/btools

A series of scripts to automate the execution of commands within a cluster.

Primary LanguageShell

btools

A series of scripts to automate the execution of commands within a cluster.

Adapted from BYOC (Vance, Poublon, & Polik, 2016) for use with BYOC++.

Conventions

  • The head node is identified as node01
  • The compute nodes are identified as node02 and node03

Installation

  1. On all of the nodes, install and configure rsh

    a. Install the required packages

    $ yum install -y rsh rsh-server

    b. In /etc/securetty, add the following lines

    rsh
    rexec
    rlogin

    c. In /root/.rhosts, add the following lines

    node01 root
    node02 root
    node03 root

    d. In /etc/hosts.equiv, add the following lines

    node01
    node02
    node03

    e. Enable and start the sockets

    $ systemctl enable rsh.socket
    $ systemctl enable rexec.socket
    $ systemctl enable rlogin.socket
    $ systemctl start rsh.socket
    $ systemctl start rexec.socket
    $ systemctl start rlogin.socket

    f. Disable SELinux by changing SELINUX=enforcing in /etc/sysconfig/selinux

    SELINUX=disabled

    g. Reboot all of the nodes

    $ init 6

  2. On the head node, run btools to create all of the scripts on your machine

    $ ./btools

  3. Add the hostnames of your compute nodes to /usr/local/sbin/bhosts

    node02
    node03

  4. Enable passwordless rsh to remove password prompts for the bsync command

    a. Generate a public/private rsa key pair; leave all of the prompts blank and hit enter for each

    $ ssh-keygen
    Generating public/private rsa key pair.
    Enter file in which to save the key (/root/.ssh/id_rsa):
    Enter passphrase (empty for no passphrase):
    Enter same passphrase again:
    Your identification has been saved in /root/.ssh/id_rsa.
    Your public key has been saved in /root/.ssh/id_rsa.pub.

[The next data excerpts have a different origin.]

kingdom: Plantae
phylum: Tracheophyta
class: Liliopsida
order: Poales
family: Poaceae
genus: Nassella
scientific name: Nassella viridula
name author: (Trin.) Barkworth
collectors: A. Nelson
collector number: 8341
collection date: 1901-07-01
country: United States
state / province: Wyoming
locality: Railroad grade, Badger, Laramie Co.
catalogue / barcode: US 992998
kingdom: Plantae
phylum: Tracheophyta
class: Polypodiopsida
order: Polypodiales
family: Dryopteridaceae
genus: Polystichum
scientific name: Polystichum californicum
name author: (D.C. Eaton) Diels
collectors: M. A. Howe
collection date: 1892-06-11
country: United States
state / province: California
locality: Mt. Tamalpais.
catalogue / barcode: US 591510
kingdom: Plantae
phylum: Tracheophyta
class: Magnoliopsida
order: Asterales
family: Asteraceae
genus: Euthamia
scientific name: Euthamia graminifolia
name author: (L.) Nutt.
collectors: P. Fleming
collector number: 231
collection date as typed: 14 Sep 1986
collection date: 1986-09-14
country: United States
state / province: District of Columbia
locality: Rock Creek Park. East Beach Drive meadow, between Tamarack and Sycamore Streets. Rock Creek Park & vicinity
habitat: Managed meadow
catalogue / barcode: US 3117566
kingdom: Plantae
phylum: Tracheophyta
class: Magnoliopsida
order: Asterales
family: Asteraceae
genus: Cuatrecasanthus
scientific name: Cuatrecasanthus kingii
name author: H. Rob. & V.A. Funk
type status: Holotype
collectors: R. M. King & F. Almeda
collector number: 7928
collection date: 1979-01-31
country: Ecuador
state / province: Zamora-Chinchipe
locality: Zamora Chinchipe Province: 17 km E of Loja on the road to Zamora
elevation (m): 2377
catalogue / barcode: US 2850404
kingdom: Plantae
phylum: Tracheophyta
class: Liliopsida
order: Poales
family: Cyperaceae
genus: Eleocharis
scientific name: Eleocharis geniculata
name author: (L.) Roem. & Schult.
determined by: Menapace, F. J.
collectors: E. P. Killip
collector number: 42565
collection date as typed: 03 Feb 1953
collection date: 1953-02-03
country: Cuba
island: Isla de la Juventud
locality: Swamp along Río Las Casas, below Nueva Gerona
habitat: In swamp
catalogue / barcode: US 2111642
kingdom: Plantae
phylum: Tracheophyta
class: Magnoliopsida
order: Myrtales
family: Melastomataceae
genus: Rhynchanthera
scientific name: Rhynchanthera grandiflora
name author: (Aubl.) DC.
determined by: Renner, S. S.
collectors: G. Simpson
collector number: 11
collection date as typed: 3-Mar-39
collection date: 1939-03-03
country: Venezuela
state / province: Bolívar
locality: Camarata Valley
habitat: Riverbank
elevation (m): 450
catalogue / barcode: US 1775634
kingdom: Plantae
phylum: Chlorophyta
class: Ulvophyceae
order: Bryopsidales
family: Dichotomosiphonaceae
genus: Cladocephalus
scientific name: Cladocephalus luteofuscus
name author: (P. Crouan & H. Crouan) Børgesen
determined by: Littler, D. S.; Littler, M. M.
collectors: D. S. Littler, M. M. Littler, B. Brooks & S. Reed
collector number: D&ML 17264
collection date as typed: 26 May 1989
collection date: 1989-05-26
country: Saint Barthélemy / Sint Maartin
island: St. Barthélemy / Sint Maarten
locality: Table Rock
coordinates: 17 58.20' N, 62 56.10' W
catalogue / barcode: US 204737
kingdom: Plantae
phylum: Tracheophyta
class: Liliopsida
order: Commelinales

    b. Copy the public ssh key to all of the compute nodes and enter the passwords for each machine when prompted

    $ ssh-copy-id -i /root/.ssh/id_rsa.pub node02
    $ ssh-copy-id -i /root/.ssh/id_rsa.pub node03

Description

bhosts is a file that contains the hostnames of all of the compute nodes. For example:

node02
node03
node04

brsh loops through all of the hostnames in bhosts, executing rsh <command> for each.

bexec executes a command over the hostnames in bhosts, but it does not wait for each node to finish like brsh does. bexec starts the command on each node and then waits for them to finish; additionally, it retrieves and displays the logs for the operations. If Slurm is set up on the cluster, bexec will check will status of the compute nodes through Slurm.

bpush bpush copies a file to all of the hostnames in bhosts. Similarly to bexec, it executes the command across the nodes simultaneously, while also retrieving and displaying the logs

bfiles bfiles is a file that contains a list of files to be copied to all of the compute nodes. It contains:

/etc/passwd/
/etc/group/
/etc/shadow/
/etc/gshadow/

bsync bsync copies the files defined in bfiles to all of the compute nodes. Thus, the users on the head node will exist on all of the compute nodes.

References

Nathan R. Vance, Michael L. Poublon and William F. Polik, "BYOC: Build Your Own Cluster, Part III - Configuration",
        Linux Journal, July 2016, Issue 279, 70-98.